Farah’s story, although disturbing, is only one of many examples of asylum seekers being poorly treated in these facilities since the initial wave of COVID-19 infections in October 2020. In the same month, MSF released a report on the conditions in the quarantine facility, calling for stricter adherence to international standards of disease prevention.
“We need quarantine and isolation spaces [in Greece] that comply with COVID-19 international protocols and provide the minimum of dignified and humane living conditions.”
Supporting increased compliance to COVID-19 protocol in the country, in February 2021 Elias Kondilis and Dimitris Papamichail published a paper on the impact of the COVID-19 Pandemic on migrants, refugees and asylum seekers in Greece.

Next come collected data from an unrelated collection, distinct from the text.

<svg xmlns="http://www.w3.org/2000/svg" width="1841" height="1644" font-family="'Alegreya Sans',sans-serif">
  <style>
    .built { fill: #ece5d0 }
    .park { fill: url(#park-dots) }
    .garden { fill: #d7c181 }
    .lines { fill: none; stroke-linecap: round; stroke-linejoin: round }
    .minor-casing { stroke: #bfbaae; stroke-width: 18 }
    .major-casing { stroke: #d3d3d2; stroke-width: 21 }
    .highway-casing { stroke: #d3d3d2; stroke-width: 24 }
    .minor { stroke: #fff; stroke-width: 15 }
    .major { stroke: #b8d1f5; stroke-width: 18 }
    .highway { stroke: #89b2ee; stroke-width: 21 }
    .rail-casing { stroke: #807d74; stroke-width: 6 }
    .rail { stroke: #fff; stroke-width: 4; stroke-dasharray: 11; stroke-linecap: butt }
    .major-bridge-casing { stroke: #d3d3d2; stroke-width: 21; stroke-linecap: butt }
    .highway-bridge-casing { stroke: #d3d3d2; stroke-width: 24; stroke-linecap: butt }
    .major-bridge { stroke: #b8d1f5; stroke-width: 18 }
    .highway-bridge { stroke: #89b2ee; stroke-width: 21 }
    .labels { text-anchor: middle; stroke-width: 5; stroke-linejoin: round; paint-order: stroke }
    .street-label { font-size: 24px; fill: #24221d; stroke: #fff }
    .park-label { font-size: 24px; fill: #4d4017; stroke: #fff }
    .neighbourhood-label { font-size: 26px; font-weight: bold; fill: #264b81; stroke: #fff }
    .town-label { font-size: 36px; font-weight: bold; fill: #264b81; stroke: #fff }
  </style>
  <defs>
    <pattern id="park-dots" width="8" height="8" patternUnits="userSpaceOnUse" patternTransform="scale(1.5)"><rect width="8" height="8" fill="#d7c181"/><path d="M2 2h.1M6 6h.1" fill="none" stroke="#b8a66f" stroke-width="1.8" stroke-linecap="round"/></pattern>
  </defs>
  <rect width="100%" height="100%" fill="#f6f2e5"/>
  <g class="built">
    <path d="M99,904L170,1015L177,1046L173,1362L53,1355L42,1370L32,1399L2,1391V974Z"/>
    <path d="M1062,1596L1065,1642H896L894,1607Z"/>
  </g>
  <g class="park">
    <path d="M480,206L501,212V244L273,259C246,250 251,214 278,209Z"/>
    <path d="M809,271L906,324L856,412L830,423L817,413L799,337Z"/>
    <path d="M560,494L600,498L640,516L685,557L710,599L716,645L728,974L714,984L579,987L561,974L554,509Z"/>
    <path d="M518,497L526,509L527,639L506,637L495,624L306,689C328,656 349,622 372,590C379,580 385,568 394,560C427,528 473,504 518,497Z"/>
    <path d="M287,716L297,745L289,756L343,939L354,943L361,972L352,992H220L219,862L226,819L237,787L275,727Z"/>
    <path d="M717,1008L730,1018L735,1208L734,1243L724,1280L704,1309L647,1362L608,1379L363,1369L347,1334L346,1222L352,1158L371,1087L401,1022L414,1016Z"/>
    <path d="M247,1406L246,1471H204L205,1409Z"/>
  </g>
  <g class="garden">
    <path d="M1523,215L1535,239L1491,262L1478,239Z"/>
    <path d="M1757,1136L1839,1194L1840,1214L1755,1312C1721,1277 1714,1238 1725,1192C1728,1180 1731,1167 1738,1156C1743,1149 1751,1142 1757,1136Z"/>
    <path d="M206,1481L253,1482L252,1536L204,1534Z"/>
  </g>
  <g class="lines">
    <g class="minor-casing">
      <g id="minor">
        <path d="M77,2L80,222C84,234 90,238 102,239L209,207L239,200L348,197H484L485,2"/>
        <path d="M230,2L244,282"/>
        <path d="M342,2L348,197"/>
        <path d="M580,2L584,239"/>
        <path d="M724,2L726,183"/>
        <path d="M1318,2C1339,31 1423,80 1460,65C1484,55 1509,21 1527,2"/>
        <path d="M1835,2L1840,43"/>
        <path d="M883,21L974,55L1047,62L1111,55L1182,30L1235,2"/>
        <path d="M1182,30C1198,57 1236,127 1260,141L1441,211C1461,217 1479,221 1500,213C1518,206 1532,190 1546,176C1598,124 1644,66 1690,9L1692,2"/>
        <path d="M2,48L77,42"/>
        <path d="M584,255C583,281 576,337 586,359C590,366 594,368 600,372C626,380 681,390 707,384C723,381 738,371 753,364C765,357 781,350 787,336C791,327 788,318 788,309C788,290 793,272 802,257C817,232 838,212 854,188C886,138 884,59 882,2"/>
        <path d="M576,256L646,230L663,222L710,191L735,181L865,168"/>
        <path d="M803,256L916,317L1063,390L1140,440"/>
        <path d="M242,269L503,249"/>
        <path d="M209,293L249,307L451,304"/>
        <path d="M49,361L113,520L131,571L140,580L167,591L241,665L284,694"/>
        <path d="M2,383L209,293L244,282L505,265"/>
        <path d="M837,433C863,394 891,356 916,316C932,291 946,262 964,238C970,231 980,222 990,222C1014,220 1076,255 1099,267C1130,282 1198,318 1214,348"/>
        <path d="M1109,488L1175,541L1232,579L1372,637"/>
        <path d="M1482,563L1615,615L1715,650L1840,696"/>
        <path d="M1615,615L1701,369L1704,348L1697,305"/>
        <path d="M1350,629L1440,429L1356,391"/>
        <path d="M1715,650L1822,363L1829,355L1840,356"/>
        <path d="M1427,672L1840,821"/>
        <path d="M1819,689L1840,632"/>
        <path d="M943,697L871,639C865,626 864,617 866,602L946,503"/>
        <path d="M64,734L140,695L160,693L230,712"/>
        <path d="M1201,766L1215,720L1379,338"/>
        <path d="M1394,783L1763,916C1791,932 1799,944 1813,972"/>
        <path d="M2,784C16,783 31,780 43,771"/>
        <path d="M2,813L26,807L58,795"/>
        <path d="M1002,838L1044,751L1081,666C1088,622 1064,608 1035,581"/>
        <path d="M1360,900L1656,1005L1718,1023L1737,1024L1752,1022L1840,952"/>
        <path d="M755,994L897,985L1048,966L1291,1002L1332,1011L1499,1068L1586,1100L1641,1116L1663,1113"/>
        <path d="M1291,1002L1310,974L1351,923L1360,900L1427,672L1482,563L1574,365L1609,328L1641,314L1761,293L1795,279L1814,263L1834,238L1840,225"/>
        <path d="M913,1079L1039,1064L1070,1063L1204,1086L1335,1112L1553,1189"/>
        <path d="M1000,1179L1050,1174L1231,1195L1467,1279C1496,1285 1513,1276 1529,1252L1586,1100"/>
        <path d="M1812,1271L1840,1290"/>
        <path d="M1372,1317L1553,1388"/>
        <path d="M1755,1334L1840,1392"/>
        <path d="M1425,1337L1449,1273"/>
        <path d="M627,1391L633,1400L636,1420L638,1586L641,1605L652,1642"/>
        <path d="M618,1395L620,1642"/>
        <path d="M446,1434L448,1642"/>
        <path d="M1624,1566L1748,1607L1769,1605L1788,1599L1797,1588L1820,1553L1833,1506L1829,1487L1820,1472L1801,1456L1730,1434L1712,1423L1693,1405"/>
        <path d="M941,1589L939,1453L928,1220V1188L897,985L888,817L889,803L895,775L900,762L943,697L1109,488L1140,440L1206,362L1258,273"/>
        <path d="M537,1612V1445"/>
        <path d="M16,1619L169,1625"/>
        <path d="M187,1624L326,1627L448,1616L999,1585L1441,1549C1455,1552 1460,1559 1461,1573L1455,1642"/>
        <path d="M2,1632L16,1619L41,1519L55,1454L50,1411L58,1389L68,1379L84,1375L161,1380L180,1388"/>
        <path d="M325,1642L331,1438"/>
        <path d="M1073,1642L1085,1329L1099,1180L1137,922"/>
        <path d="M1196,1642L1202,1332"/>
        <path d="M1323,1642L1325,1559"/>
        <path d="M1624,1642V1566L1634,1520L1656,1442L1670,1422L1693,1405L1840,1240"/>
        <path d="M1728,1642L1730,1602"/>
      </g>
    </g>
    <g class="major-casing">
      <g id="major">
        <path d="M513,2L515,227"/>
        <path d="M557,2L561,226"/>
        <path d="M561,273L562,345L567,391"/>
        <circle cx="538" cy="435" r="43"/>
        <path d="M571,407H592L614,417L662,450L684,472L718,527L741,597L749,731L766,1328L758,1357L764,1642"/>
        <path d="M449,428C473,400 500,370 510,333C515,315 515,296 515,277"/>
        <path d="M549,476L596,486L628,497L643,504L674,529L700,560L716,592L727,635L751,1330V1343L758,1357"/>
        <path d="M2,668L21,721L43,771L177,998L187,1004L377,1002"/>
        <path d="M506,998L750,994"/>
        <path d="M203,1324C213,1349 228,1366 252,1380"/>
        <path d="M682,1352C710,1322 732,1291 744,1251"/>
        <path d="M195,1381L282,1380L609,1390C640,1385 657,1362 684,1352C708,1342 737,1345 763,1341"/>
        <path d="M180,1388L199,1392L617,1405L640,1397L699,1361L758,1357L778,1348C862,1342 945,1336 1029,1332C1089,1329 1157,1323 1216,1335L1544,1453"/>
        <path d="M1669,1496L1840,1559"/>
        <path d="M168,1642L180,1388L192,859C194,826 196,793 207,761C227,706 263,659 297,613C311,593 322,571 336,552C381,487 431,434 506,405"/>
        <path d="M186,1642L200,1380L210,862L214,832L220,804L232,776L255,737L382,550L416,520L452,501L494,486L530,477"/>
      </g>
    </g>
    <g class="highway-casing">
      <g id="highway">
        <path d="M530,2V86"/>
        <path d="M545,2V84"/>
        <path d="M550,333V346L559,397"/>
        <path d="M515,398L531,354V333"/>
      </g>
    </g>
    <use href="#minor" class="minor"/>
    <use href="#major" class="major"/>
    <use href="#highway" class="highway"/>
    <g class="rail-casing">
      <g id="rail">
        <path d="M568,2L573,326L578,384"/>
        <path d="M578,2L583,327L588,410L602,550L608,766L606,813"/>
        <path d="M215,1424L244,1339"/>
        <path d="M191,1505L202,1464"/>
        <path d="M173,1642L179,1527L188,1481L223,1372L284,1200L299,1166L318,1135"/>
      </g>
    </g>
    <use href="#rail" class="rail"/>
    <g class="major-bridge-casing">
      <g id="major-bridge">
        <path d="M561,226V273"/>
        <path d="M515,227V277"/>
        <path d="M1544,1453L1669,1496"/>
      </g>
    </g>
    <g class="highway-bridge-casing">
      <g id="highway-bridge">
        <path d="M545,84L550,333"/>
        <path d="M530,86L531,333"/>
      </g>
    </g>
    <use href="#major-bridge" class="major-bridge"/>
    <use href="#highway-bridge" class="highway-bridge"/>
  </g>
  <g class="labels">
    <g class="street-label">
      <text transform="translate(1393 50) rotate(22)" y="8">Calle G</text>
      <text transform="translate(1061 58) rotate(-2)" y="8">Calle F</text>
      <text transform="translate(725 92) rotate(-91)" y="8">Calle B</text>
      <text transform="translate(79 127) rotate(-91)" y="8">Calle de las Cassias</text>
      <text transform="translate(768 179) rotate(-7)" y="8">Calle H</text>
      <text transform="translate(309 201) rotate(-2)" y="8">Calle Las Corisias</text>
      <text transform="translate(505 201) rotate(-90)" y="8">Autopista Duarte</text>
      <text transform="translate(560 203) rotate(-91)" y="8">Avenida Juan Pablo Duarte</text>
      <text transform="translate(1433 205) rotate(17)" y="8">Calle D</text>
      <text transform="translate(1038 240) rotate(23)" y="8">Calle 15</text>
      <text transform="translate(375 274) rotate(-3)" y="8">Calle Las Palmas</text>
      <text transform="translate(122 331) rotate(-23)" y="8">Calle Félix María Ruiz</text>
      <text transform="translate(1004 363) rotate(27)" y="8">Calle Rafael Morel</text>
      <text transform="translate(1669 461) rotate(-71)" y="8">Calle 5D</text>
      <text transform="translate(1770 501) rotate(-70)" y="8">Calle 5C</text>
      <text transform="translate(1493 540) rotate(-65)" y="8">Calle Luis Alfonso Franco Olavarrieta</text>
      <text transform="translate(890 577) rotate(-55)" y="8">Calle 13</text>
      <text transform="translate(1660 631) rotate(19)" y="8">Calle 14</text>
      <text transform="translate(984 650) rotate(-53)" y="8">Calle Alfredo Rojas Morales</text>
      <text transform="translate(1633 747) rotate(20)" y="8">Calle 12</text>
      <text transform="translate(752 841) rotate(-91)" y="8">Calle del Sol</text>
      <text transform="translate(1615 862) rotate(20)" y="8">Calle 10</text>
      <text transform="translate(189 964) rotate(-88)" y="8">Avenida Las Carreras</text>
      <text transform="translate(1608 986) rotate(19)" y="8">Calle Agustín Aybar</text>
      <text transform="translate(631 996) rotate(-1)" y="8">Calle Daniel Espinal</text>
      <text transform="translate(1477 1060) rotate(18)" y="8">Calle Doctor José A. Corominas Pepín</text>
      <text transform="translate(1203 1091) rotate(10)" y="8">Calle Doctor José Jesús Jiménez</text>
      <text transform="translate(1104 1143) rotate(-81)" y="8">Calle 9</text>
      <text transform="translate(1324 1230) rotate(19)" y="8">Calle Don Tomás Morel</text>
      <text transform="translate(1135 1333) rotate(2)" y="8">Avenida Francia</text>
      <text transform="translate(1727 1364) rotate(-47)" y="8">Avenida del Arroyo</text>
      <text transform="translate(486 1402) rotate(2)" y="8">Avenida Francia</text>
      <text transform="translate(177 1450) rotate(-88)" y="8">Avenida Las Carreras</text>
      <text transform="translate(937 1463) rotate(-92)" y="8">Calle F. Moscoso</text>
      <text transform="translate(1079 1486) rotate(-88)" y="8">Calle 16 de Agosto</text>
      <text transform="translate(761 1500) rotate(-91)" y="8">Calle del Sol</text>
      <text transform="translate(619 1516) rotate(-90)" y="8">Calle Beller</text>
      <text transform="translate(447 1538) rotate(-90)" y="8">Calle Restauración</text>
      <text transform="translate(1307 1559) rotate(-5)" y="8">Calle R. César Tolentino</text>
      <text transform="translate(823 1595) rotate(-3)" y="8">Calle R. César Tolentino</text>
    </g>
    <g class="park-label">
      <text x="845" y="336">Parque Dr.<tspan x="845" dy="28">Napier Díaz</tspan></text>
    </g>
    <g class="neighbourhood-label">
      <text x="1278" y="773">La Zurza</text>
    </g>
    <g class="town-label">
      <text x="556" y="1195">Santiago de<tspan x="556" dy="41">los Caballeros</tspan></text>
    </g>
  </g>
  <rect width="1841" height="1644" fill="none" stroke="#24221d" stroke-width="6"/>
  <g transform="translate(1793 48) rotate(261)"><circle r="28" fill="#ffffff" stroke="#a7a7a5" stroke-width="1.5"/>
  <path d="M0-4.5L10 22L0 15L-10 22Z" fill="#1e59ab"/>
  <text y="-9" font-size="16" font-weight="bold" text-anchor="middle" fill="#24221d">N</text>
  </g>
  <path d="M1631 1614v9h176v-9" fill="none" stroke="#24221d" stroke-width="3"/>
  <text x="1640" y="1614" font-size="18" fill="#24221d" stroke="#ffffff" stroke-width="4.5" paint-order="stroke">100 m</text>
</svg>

Their research suggested that compared to the general population, the risk of a COVID-19 infection among migrants in reception facilities was 2.5 to 3 times higher.
EODY, Greece’s Public Health Organisation, had been sufficiently forewarned that the conditions of these facilities were inadequate for containing the spread of the disease. As far back as September 2020, the ECDC (The European Centre for Disease Prevention and Control), has strongly urged “measures to decongest and evacuate residents” in enclosed environments, such as Samos, where distancing and other risk-mitigation measures could not be implemented. EODY were contacted with regard to their COVID-19 protocol in isolation facilities and ECDC’s recommendations but declined to comment.